Request 1: Reproduce word for word the part of the financial report excerpt between "On February 21, 2006, the" and "scheduled for June 2006.", inclusive.

── Supplied passage

Provision for Income Taxes

 

 

Years Ended January 31,

 

% Change

 

 

 

     2005     

 

     2004     

 

in 2005

 

Provision for income taxes

 

 

$

27,843

 

 

 

$

17,842

 

 

 

56.1

%

 

% of net revenue

 

 

2.3

%

 

 

2.2

%

 

 

 

 

 

 

Our effective tax rate was 16.4% for fiscal 2005 compared to 28.2% for fiscal 2004. For fiscal 2005 and 2004 the effective rates were affected primarily by an increase in the proportion of income earned in locations outside the U.S., which was taxed at lower income tax rates as well as by stock-based compensation and non-deductible expenses relating to our acquisitions, which were recorded as a result of using purchase accounting.

On August 26, 2003, the Internal Revenue Service (IRS) began an income tax audit of Marvell Semiconductor, Inc. (MSI), the main U.S. subsidiary of Marvell Technology Group Ltd., for fiscal 2003, 2002 and 2001. The audit was completed in fiscal 2005 with no material adverse impact on our consolidated financial statements.

Subsequent Events

On February 21, 2006, the Board of Directors approved a 2 for 1 stock split of the Company’s common stock, to be effected pursuant to the issuance of additional shares as a stock dividend. The stock split is subject to shareholder approval of an increase in the Company’s authorized share capital at the Company’s 2006 Annual General Meeting tentatively scheduled for June 2006.

52




Pending Acquisitions

On February 16, 2006, we completed the acquisition of the semiconductor division of UTStarcom, Inc. for $24.0 million in cash. We may pay an additional $16.0 million if certain defined milestones are achieved at various intervals through September 2006. We may also record a one-time charge for purchased in-process research and development expenses. The amount of that charge, if any, would be recorded in our first quarter of fiscal 2007, but has not yet been determined.

On February 21, 2006, we announced the signing of a definitive agreement to acquire the printer semiconductor business of Avago Technologies Limited. Under the agreement, we will pay $240.0 million in cash upon closing of the transaction. We may pay an additional $35.0 million if certain milestones are achieved at various intervals through October 2007. We may also record a one-time charge for purchased in-process research and development expenses related to the acquisition. The amount of that charge, if any, and the period in which it would be recorded has not yet been determined.

Liquidity and Capital Resources

Our principal source of liquidity as of January 31, 2006 consisted of $921.0 million of cash, cash equivalents and short-term investments. Since our inception, we have financed our operations through a combination of sales of equity securities, cash generated by operations and cash assumed in acquisitions.

────

Request 2: How many lines of the records contain the string "como"? Reply with the number alone.

── Extracted data

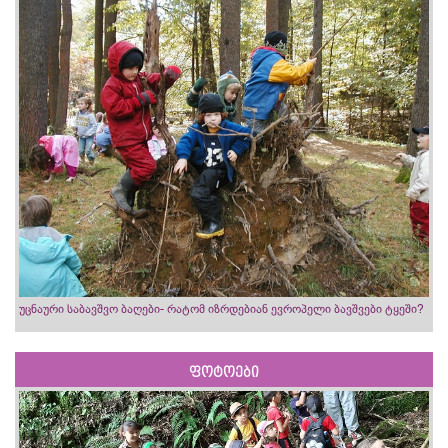
უცნაური საბავშვო ბაღები- რატომ იზრდებიან ევროპელი ბავშვები ტყეში?
ფოტოები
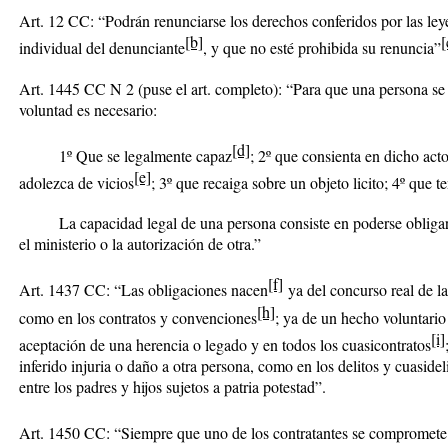
Art. 12 CC: “
Podrán renunciarse los derechos conferidos por las ley
[b]
[
individual del denunciante
, y
que no esté prohibida su renuncia”
Art. 1445 CC N 2 (puse el art. completo): “Para que una persona se 
voluntad es necesario:
[d]
1º Que se legalmente capaz
; 2º
que consienta en dicho act
[e]
adolezca de vicios
; 3º que recaiga sobre un objeto licito; 4º que t
La capacidad legal de una persona consiste en poderse obligar p
el ministerio o la autorización de otra.”
[f]
Art. 1437 CC: “
Las obligaciones nacen
ya del concurso real de l
[h]
como en los contratos y convenciones
;
ya de un hecho voluntario
[i]
aceptación de una herencia o legado y en todos los cuasicontratos
inferido injuria o daño a otra persona, como en los delitos y cuasidel
entre los padres y hijos sujetos a patria potestad”.
Art. 1450 CC: “
Siempre que uno de los contratantes se compromete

────

Answer section 1:
On February 21, 2006, the Board of Directors approved a 2 for 1 stock split of the Company’s common stock, to be effected pursuant to the issuance of additional shares as a stock dividend. The stock split is subject to shareholder approval of an increase in the Company’s authorized share capital at the Company’s 2006 Annual General Meeting tentatively scheduled for June 2006.

Answer section 2: 2